Situata nel sud-ovest francese e sviluppata attorno ai fiumi della Garonna e della Dordogna, che confluiscono nell’estuario della Gironda prima di sfociare nell’Oceano Atlantico, e alla città che le dà il nome, la regione di Bordeaux è uno dei territori del vino più significativi in termini storici, qualitativi ed economici, ma anche per la capacità di influenzare il resto dell’intero panorama vitivinicolo mondiale.
Se si pensa ai territori che hanno reso i vini francesi così celebri al mondo, sono tre i nomi che subito saltano alla mente: Borgogna, Champagne e Bordeaux. Queste tre zone hanno saputo, come poche altre, investire sulla qualità e sulla valorizzazione dei propri vini raccogliendo nei calici l’intero universo di sfaccettature e categorie che fanno del panorama vinicolo uno dei mondi più interessanti e variegati: dai grandi rossi e bianchi di Borgogna, alle migliori bollicine della Champagne, fino ai rossi e ai più spettacolari vini dolci di Bordeaux.
Ci sono però alcuni aspetti che hanno reso proprio quest’ultima regione vitivinicola il territorio più blasonato al mondo, capace di influenzare come nessun altro il mercato e il modello produttivo e stilistico dell’interno panorama della vitivinicoltura internazionale.
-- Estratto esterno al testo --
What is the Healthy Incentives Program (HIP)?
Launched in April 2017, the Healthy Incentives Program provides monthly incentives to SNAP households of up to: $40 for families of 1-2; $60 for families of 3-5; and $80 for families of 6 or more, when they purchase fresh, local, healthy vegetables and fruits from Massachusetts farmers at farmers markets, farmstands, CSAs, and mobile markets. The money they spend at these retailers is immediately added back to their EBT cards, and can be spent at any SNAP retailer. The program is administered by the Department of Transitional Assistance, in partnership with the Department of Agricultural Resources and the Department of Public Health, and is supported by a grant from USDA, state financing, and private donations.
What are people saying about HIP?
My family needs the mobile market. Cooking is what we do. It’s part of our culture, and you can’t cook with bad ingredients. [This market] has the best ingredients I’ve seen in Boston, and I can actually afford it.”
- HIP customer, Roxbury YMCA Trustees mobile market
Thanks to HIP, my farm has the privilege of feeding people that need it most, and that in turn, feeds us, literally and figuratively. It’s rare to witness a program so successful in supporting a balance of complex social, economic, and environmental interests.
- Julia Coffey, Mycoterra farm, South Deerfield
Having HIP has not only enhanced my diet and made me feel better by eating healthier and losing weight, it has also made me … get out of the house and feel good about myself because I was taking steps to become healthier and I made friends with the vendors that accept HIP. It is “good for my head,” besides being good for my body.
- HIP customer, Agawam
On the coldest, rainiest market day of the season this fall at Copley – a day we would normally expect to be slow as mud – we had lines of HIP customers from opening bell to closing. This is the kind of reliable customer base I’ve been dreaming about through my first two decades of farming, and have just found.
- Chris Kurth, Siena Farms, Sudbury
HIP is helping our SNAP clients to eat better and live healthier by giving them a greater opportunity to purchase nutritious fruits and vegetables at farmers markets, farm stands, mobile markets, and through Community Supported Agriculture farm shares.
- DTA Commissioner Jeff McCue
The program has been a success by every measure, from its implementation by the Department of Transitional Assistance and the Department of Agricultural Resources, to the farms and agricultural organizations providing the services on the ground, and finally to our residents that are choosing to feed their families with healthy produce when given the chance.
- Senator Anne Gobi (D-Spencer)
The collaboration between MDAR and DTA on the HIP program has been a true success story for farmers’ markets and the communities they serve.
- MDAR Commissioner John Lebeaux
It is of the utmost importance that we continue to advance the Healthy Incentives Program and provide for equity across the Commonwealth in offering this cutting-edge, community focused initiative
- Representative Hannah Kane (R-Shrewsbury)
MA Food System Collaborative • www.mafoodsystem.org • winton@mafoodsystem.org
Del resto, è sufficiente pensare al fatto che solitamente anche chi non mastica di vino vede in Bordeaux, prima ancora che nella Champagne e nella Borgogna, la massima espressione dell’eccellenza vinicola mondiale e della grandeur del vino francese.
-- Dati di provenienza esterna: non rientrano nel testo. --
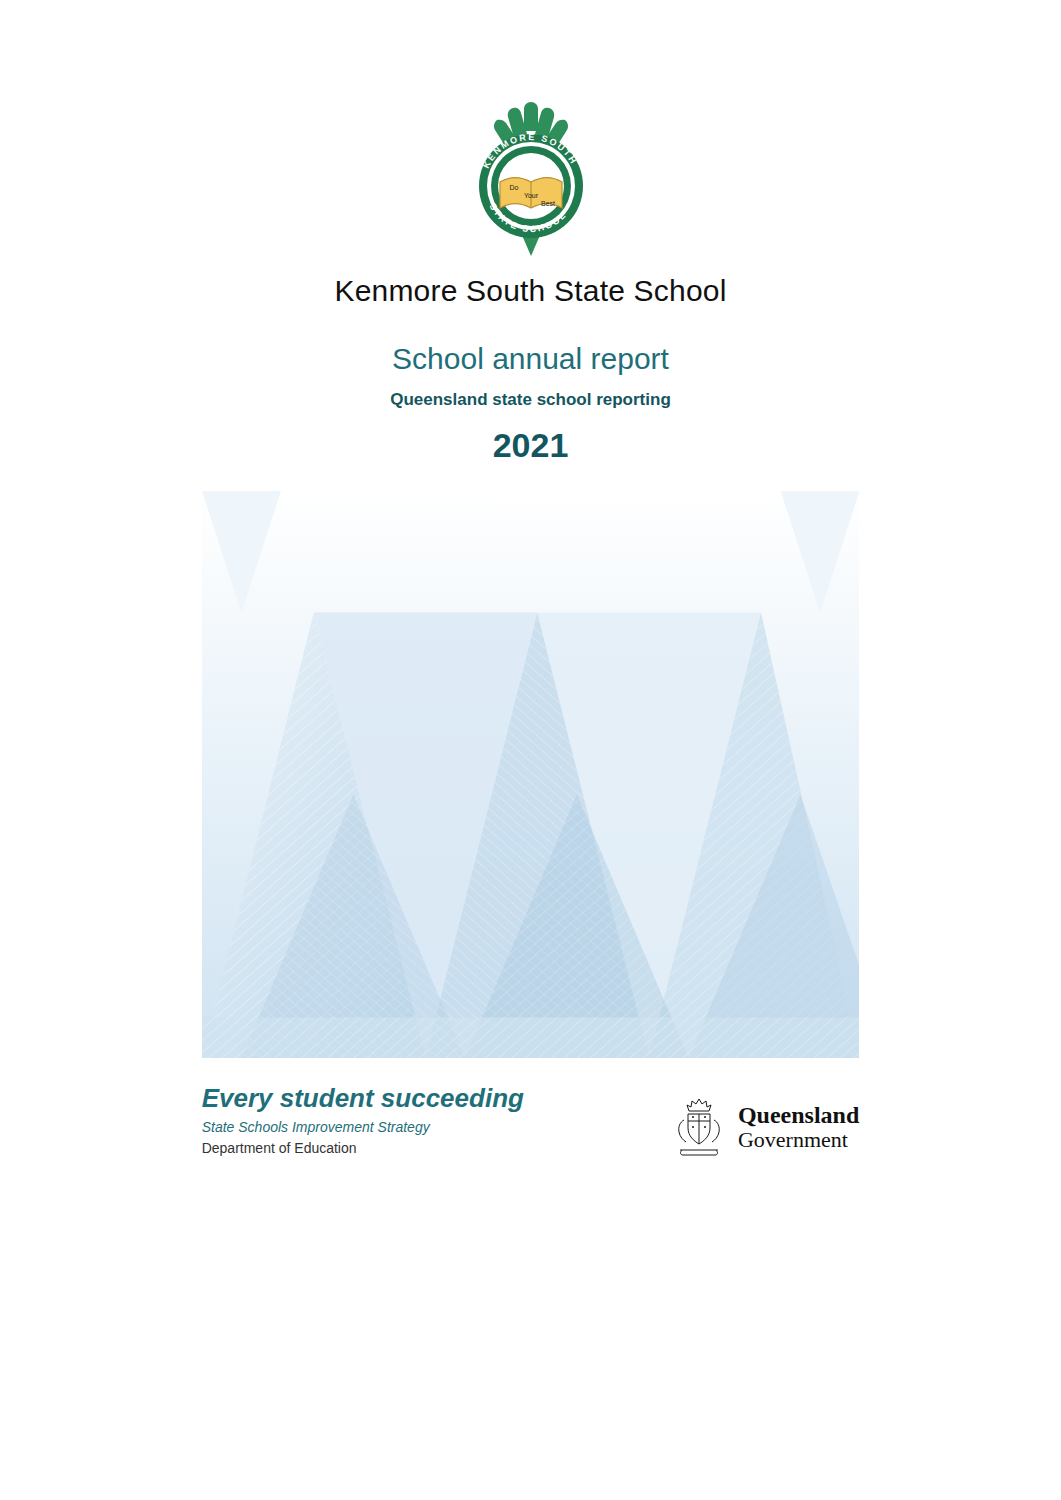Do Your Best KENMORE SOUTH STATE SCHOOL
Kenmore South State School
School annual report
Queensland state school reporting
2021
Every student succeeding State Schools Improvement Strategy Department of Education
Queensland Government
I meriti della popolarità di Bordeaux sono da attribuirsi a diverse caratteristiche storiche, economiche e qualitative che hanno scritto la storia di questo paesaggio: dalla critica enologica, che a partire dagli anni ‘70/’80 hanno ritrovato nei rossi bordolesi la massima adesione ai propri canoni gustativi, alla posizione strategica della regione che ha reso storicamente facili e vantaggiose le esportazioni dei vini di questo territorio, dal modello di commercio en primeur ancora oggi in auge di cui Bordeaux si è fatto massimo esponente al mondo, al modello di classificazione dei vini delle zone del Mèdoc e di Sauternes e Barsac risalente al 1855 basato proprio sulla storia e sull’esperienza di oltre 150 anni di commercio del vino di queste aree, che ha affermato concetti oggi esportati in tutto il mondo del vino come quelli di Cru e di Château.
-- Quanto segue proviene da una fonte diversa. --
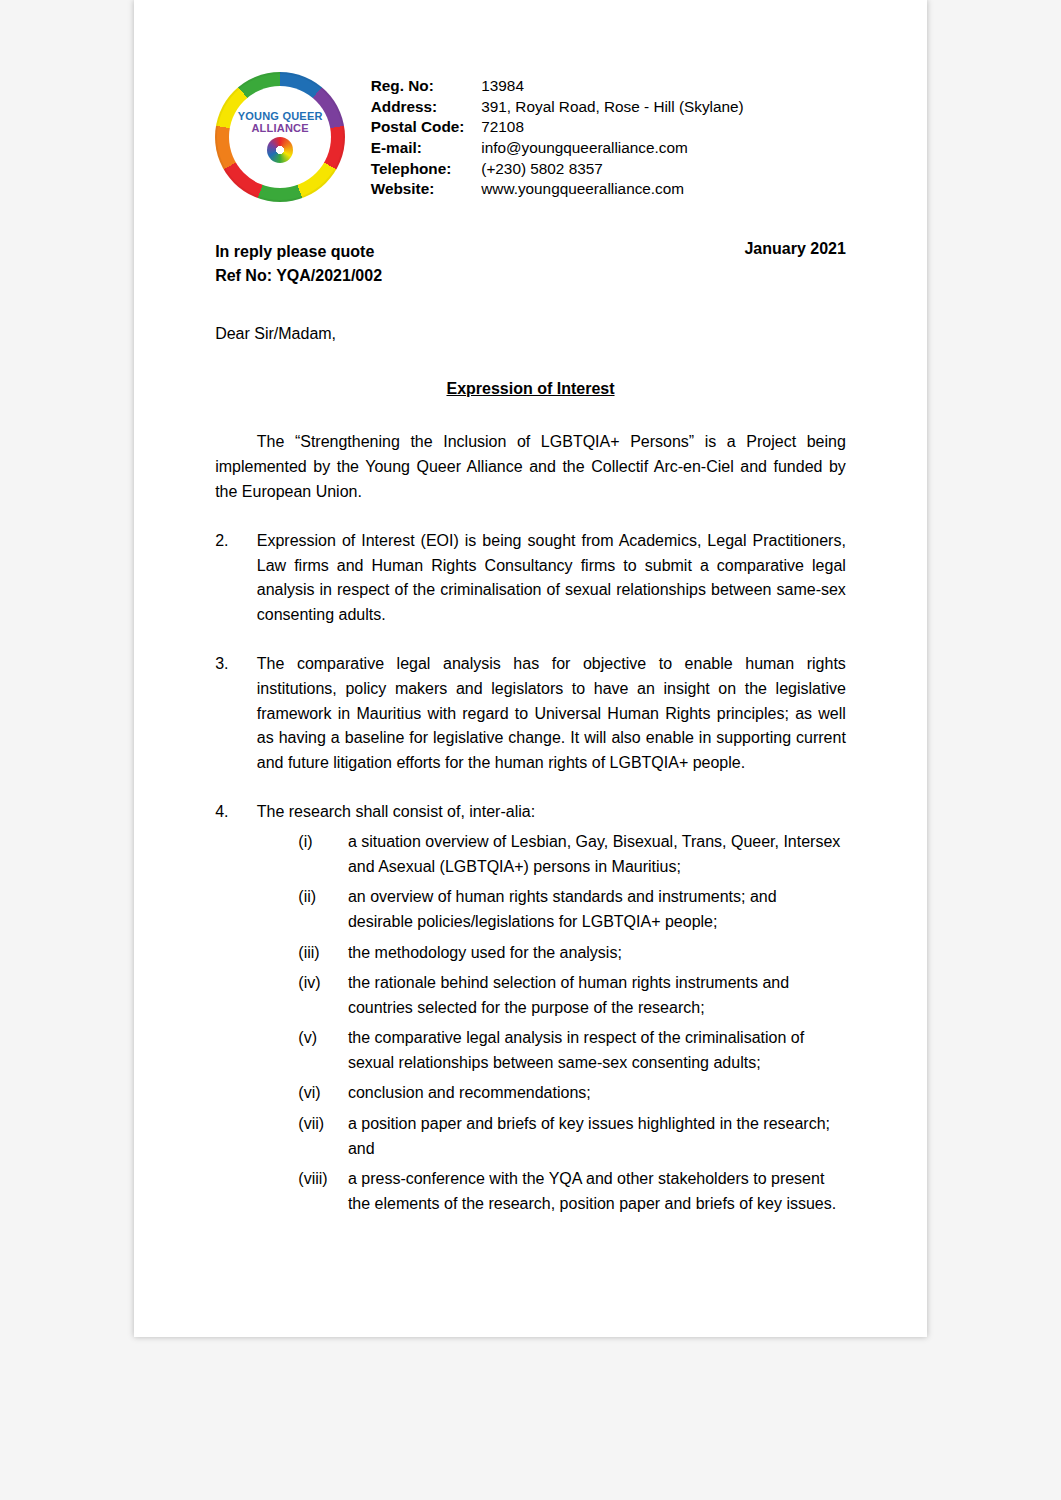Young Queer Alliance
| Reg. No: | 13984 |
| Address: | 391, Royal Road, Rose - Hill (Skylane) |
| Postal Code: | 72108 |
| E-mail: | info@youngqueeralliance.com |
| Telephone: | (+230) 5802 8357 |
| Website: | www.youngqueeralliance.com |
In reply please quote
Ref No: YQA/2021/002
January 2021
Dear Sir/Madam,
Expression of Interest
The “Strengthening the Inclusion of LGBTQIA+ Persons” is a Project being implemented by the Young Queer Alliance and the Collectif Arc-en-Ciel and funded by the European Union.
2.
Expression of Interest (EOI) is being sought from Academics, Legal Practitioners, Law firms and Human Rights Consultancy firms to submit a comparative legal analysis in respect of the criminalisation of sexual relationships between same-sex consenting adults.
3.
The comparative legal analysis has for objective to enable human rights institutions, policy makers and legislators to have an insight on the legislative framework in Mauritius with regard to Universal Human Rights principles; as well as having a baseline for legislative change. It will also enable in supporting current and future litigation efforts for the human rights of LGBTQIA+ people.
4.
The research shall consist of, inter-alia:
(i) a situation overview of Lesbian, Gay, Bisexual, Trans, Queer, Intersex and Asexual (LGBTQIA+) persons in Mauritius;
(ii) an overview of human rights standards and instruments; and desirable policies/legislations for LGBTQIA+ people;
(iii) the methodology used for the analysis;
(iv) the rationale behind selection of human rights instruments and countries selected for the purpose of the research;
(v) the comparative legal analysis in respect of the criminalisation of sexual relationships between same-sex consenting adults;
(vi) conclusion and recommendations;
(vii) a position paper and briefs of key issues highlighted in the research; and
(viii) a press-conference with the YQA and other stakeholders to present the elements of the research, position paper and briefs of key issues.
Bordeaux si trova nella regione dell’Aquitania, luogo di tradizione celtica e di grande consumo di birra. Le origini della viticoltura sono quindi da ricercarsi nel processo di cristianizzazione del territorio. La grande espansione del vigneto bordolese è però da datare nel Basso Medioevo, quando l’Aquitania, per ragioni storiche, finì sotto il dominio inglese, dando vita a un commercio fiorente di esportazione dei vini vista anche la sua posizione strategica di diretto accesso all’Oceano Atlantico. I vini prodotti a quell’epoca però avevano ben poco da condividere con i grandi rossi bordolesi che oggi identificano e rendono celebre questo territorio. La produzione infatti ai quei tempi si concentrava sui cosiddetti Clareit, vini leggeri prodotti dall’assemblaggio di uve rosse e bianche.
Quando la regione dell’Aquitania tornò sotto il controllo francese, se da un lato si interruppe la linea commerciale con gli inglesi, dall’altro furono gli olandesi a prenderne il posto, concentrando i loro interessi specialmente sui vini dolci e sui bianchi destinati alla distillazione. La fortuna del vigneto bordolese però è da collocarsi tra il XVII e il XVIII secolo, quando le classi sociali più abbienti cominciarono ad investire nelle tenute vitivinicole della zona, improntando la produzione su vini importanti derivanti dai vigneti di proprietà da rivendere a caro prezzo alla clientela straniera. Il commercio di questi vini avveniva tramite l’intermediazione di commercianti inglesi, olandesi, belga e tedeschi: andavano nascendo così i négociants, una primordiale forma di distributori che ancora oggi rappresenta la figura emblematica del commercio dei vini di Bordeaux e di poche altre regioni vitivinicole al mondo. A quel tempo i négociants si occupavano dell’acquisto di grandi partite di vino e del loro assemblaggio in vista della successiva esportazione.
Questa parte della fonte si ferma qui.